Santimentのデータでは、市場心理が「FUD(不安や恐怖)」から転換し、ソーシャルエンゲージメントが25%以上増加。投資家は清算後の買い増しを活発化させており、ボラティリティへの警戒を残しつつも回復の兆しが見られる。

一方、時価総額2位のイーサリアム(ETH)は市場をアウトパフォームし、一時7.6%高の3,430ドルまで回復。オンチェーン取引の活発化とサポートレベルの維持が、強気派の主導権奪還を後押しした。

上昇の背景

ビットコイン価格上昇の主な要因は、米中首脳会談を受けた貿易摩擦の緩和だ。中国が2025年11月5日に米国製品への追加関税24%の1年間停止を発表したことで、市場のリスク選好姿勢が強まった。
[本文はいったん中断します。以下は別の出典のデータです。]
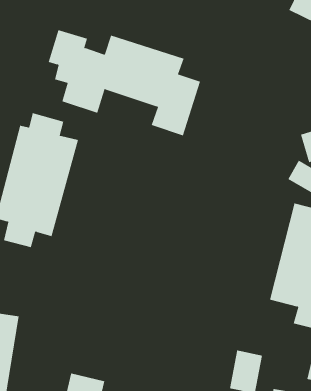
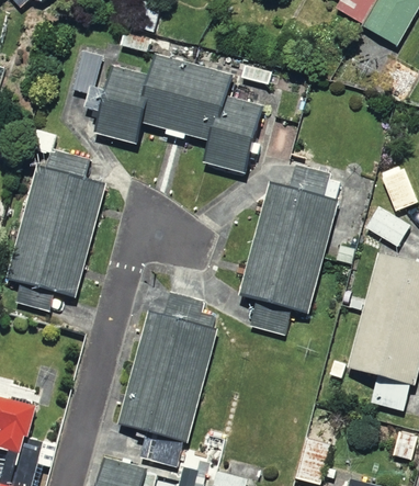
building: none -> [239,169,336,335]
building: none -> [117,302,210,465]

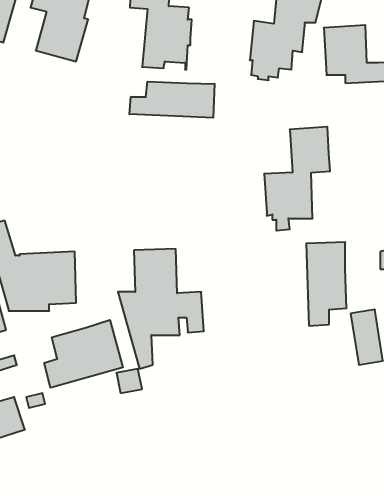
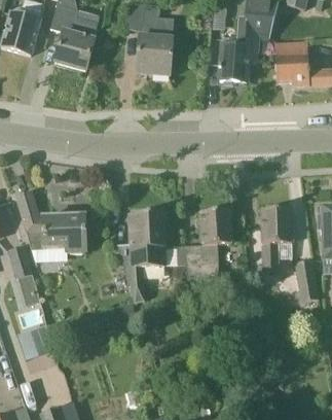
building: [129,82,215,118] -> none
building: [264,127,330,231] -> [181,209,231,288]
building: [44,320,123,388] -> none

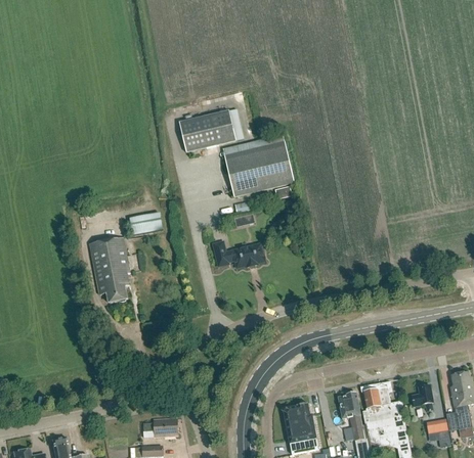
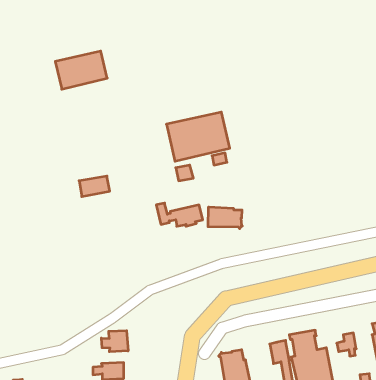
building: [178,109,235,151] -> [55,51,107,89]
building: [89,237,129,302] -> none
building: none -> [208,207,242,229]
building: none -> [101,331,128,352]

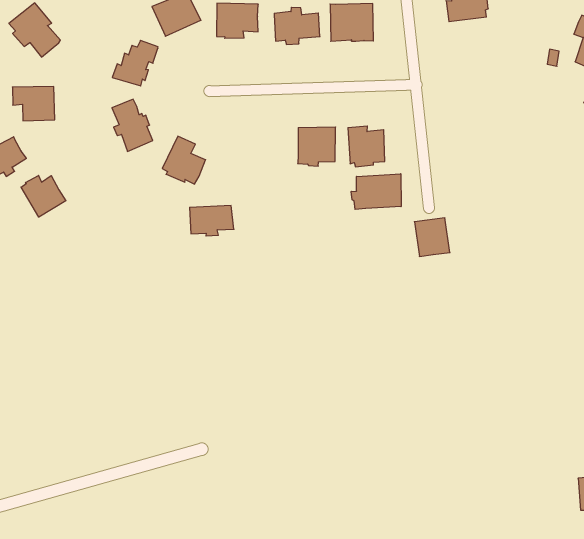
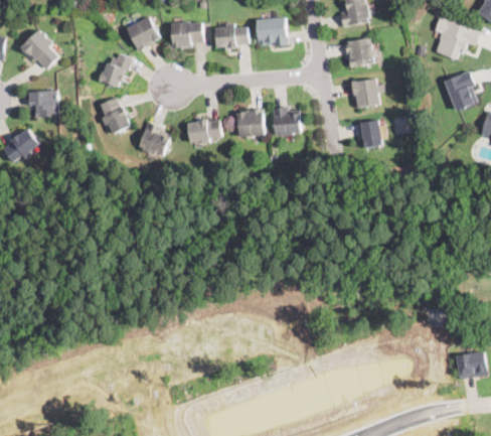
building: none -> [344,37,374,66]
building: none -> [350,79,384,109]
building: [351,174,401,209] -> none
building: [21,175,66,217] -> none
building: [190,206,234,236] -> [188,120,221,143]
building: [414,218,450,256] -> [356,120,383,149]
また、マイアミで開催された国際サミット『アメリカ・ビジネス・フォーラム』で講演したトランプ大統領が、「米ドルへの圧力を軽減するため、米国をビットコイン超大国かつ暗号資産(仮想通貨)の首都にする。さらに、AI(人工知能)分野でも揺るぎないリーダーとなる」と、昨年の大統領選で掲げた公約を改めて宣言し、市場の好感を集めたことも一因とみられる。

CoinSharesのデータでは、先週のETH投資商品への資金流入がゼロに転じており、市場ボラティリティの影響が顕著となっている。

しかし、金融アドバイザーのリック・エデルマン氏は「流出は総資産のわずか2%未満であり、機関投資家の継続的な流入が価格暴落を防いでいる」と指摘。ビットコインETFの運用資産は1,450億ドル規模を維持しており、資産クラスとしての成熟を示す材料となっている。

政府閉鎖長期化で暗雲も

米政府機関のシャットダウン期間が過去最長の35日間を超え、仮想通貨規制の進展にも影を落としている。ブルームバーグが報じたところによれば、推計で週150億ドルの経済損失が見込まれる。

民主党の選挙での躍進により議会の合意形成がさらに難航し、市場構造法案の可決が2025年末から2026年にずれ込む可能性が高まっている。関係者によると、閉鎖に伴う専門スタッフの一時解雇が立法作業を停滞させており、ブロックチェーン協会CEOのサマー・マーシンガー氏は「法案成立の延期リスクが急増している」と警告した。

一方、ホワイトハウスのデジタル資産大統領諮問委員会メンバーであるパトリック・ウィット氏は、「トランプ大統領の方針に変わりはなく、超党派での協議を継続している」と強調している。